Provate a provare il trauma della Shoah
Provate a provare il trauma della Shoah
Berlino. «Arte dopo la Shoah. Wolf Vostell in dialogo con Boris Lurie» è il titolo della mostra ospitata dal 7 luglio al 30 ottobre dalla Kunsthaus Dahlem, un museo che con i due artisti Lurie e soprattutto Vostell ha parecchio a che fare (nella foto, «Elektronischer-Happening-Raum», 1970). Molto prima di diventare la galleria espositiva dedicata all’arte del Modernismo tedesco e in particolare alla scultura degli anni 1945-1961, la Kunsthaus era stata la villa atelier dello scultore nazista Arno Breker, collaboratore di Albert Speer dalle cui mani l’aveva ricevuta in dono, a nome del Terzo Reich, nel 1942. Un passato che impressionò molto Wolf Vostell (1932-98) quando, nel 1984, ricevette dalla città di Berlino uno spazio di lavoro a vita nei medesimi locali in cui aveva operato un amico e fedele alleato del regime, uno che aveva provato con entusiasmo a tradurre in arte l’ideologia e l’estetica naziste.
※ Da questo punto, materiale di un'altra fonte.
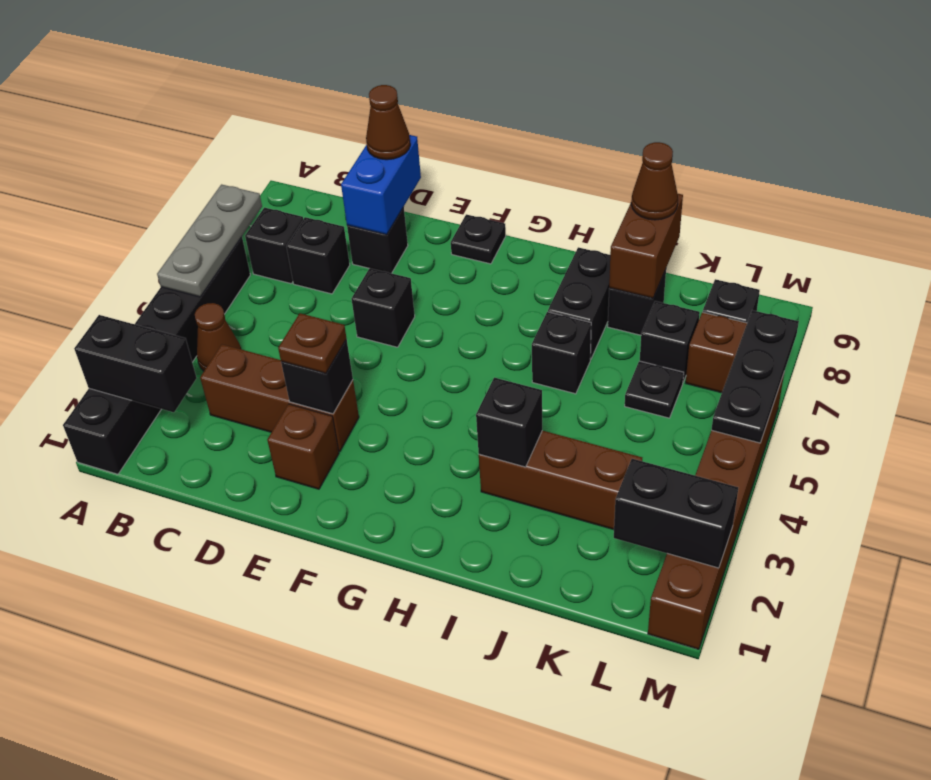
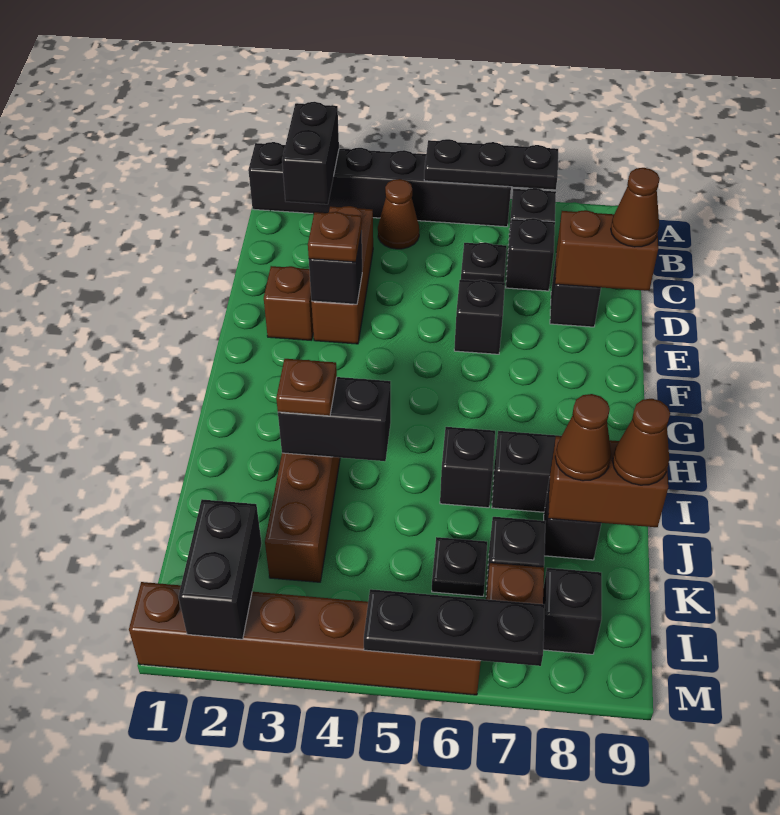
grey plate A5:A7 level 2 -> black plate A5:A7 level 2
blue brick D8:D9 level 2 -> brown brick D8:D9 level 2
black plate F9 level 1 -> black plate C6 level 1
black brick I3 level 2 -> black brick I3:I4 level 2
none -> brown plate I3 level 3
none -> brown cone J8 level 3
Vostell decise di proseguirvi la sua analisi degli anni della dittatura nazionalsocialista e della Shoah e dei loro infiniti, mostruosi strascichi nella cultura novecentesca della Germania, ricordando i densi scambi avuti fin dagli anni ’60 con il collega ebreo russo Boris Lurie (1924-2008), sopravvissuto a 4 anni di prigionia in diversi campi di concentramento in cui aveva perso tutta la famiglia. La vicenda personale e l’arte di Lurie colpirono molto Vostell a tal punto che decise di provare a riprodurne con le sue proprie opere, da tedesco non ebreo, le esperienze traumatiche. Kunsthaus Dahlem dedica al sodalizio Vostell-Lurie una mostra che ne traccia per la prima volta nel dettaglio i numerosi parallelismi stilistici e tematici.